To create the group with all the entities present on the system, the type field should be specified as DCGM_GROUP_DEFAULT or DCGM_GROUP_ALL_NVSWITCHES. To create an empty group, the type field should be specified as DCGM_GROUP_EMPTY. The empty group can be updated with the desired set of entities using the APIs dcgmGroupAddDevice, dcgmGroupAddEntity, dcgmGroupRemoveDevice, and dcgmGroupRemoveEntity.
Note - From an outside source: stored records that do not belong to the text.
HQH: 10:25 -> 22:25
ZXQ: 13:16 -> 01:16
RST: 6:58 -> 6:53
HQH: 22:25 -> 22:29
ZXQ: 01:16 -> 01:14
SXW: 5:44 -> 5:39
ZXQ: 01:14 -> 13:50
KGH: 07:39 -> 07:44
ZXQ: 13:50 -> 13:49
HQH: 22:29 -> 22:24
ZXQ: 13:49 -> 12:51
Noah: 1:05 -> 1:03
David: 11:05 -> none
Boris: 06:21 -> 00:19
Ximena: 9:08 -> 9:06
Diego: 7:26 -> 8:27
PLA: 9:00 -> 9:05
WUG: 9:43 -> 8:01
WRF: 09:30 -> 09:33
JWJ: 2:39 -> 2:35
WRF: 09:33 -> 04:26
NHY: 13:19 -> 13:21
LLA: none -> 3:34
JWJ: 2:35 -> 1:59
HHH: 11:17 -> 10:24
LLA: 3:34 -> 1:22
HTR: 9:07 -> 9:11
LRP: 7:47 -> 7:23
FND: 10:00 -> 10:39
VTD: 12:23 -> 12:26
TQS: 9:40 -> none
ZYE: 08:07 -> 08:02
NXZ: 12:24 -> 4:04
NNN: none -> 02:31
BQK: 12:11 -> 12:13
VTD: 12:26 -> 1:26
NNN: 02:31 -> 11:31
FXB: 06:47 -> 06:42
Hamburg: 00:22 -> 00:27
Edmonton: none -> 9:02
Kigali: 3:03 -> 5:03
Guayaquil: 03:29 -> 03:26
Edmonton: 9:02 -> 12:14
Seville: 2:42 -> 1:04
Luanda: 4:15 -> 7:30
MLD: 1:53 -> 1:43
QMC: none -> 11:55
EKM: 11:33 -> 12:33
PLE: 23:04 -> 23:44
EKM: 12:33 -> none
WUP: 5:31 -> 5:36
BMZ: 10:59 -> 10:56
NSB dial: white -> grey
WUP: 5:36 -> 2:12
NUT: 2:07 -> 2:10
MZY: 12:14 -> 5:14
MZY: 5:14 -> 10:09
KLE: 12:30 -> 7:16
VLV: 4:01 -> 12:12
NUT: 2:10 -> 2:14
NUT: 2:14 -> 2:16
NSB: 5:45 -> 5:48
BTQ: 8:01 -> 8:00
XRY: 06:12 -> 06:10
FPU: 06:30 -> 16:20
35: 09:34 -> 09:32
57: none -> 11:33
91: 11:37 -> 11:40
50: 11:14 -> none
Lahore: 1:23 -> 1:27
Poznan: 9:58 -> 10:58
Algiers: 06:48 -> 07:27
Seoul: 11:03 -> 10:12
dcgmReturn_t dcgmGroupDestroy ( dcgmHandle_t pDcgmHandle, dcgmGpuGrp_t groupId )
Parameters
pDcgmHandle
IN: DCGM Handle
groupId
IN: Group ID
Returns

Description

Used to destroy a group represented by groupId. Since DCGM group is a logical grouping of entities, the properties applied on the group stay intact for the individual entities even after the group is destroyed.

dcgmReturn_t dcgmGroupGetAllIds ( dcgmHandle_t pDcgmHandle, dcgmGpuGrp_t groupIdList[], unsigned int* count )
Parameters
pDcgmHandle
IN: DCGM Handle
groupIdList
OUT: List of Group Ids
count
OUT: The number of Group ids in the list
Returns

Description

Used to get the Ids of all groups of entities. The information returned is a list of group ids in groupIdList as well as a count of how many ids there are in count. Please allocate enough memory for groupIdList. Memory of size MAX_NUM_GROUPS should be allocated for groupIdList.

dcgmReturn_t dcgmGroupGetInfo ( dcgmHandle_t pDcgmHandle, dcgmGpuGrp_t groupId, dcgmGroupInfo_t* pDcgmGroupInfo )
Parameters
pDcgmHandle
IN: DCGM Handle
groupId
IN: Group ID for which information to be fetched
pDcgmGroupInfo
OUT: Group Information
Returns

Description

Used to get information corresponding to the group represented by groupId. The information returned in pDcgmGroupInfo consists of group name, and the list of entities present in the group.

dcgmReturn_t dcgmGroupRemoveDevice ( dcgmHandle_t pDcgmHandle, dcgmGpuGrp_t groupId, unsigned int  gpuId )
Parameters
pDcgmHandle
IN: DCGM Handle
groupId
IN: Group ID from which device should be removed
gpuId
IN: DCGM GPU Id
Returns

Description

Used to remove specified GPU Id from the group represented by groupId.

dcgmReturn_t dcgmGroupRemoveEntity ( dcgmHandle_t pDcgmHandle, dcgmGpuGrp_t groupId, dcgm_field_entity_group_t entityGroupId, dcgm_field_eid_t entityId )
Parameters
pDcgmHandle
IN: DCGM Handle
groupId
IN: Group ID from which device should be removed
entityGroupId
IN: Entity group that entityId belongs to
entityId
IN: DCGM entityId
Returns

Description

Used to remove specified entity from the group represented by groupId.